### [What you are asked to do]
Which lines of the entries hold the string "debutto"? Copy each one.

[Extracted page text data]
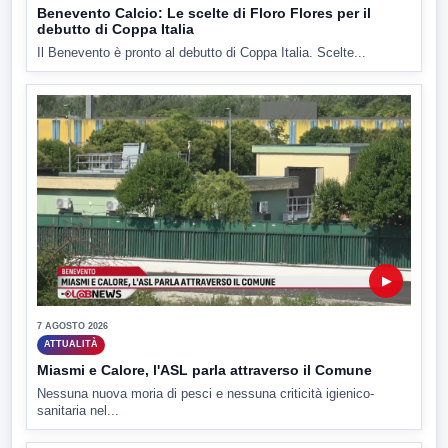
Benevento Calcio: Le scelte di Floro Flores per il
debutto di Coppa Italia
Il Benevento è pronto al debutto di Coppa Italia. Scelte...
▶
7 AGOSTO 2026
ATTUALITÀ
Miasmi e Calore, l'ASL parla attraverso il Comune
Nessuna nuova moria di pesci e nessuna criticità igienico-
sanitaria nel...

==

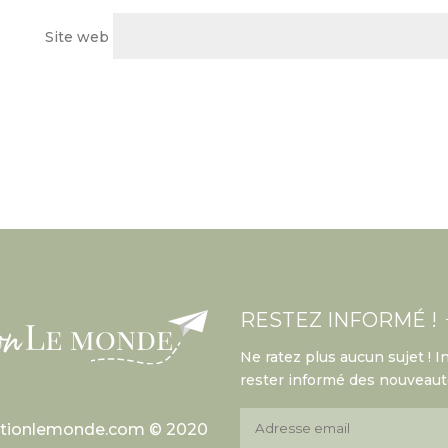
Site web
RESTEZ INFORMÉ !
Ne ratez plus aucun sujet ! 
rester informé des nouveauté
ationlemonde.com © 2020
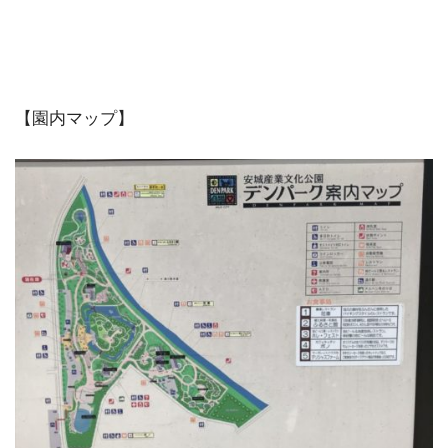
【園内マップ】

### [Output of the exercise]
debutto di Coppa Italia
Il Benevento è pronto al debutto di Coppa Italia. Scelte...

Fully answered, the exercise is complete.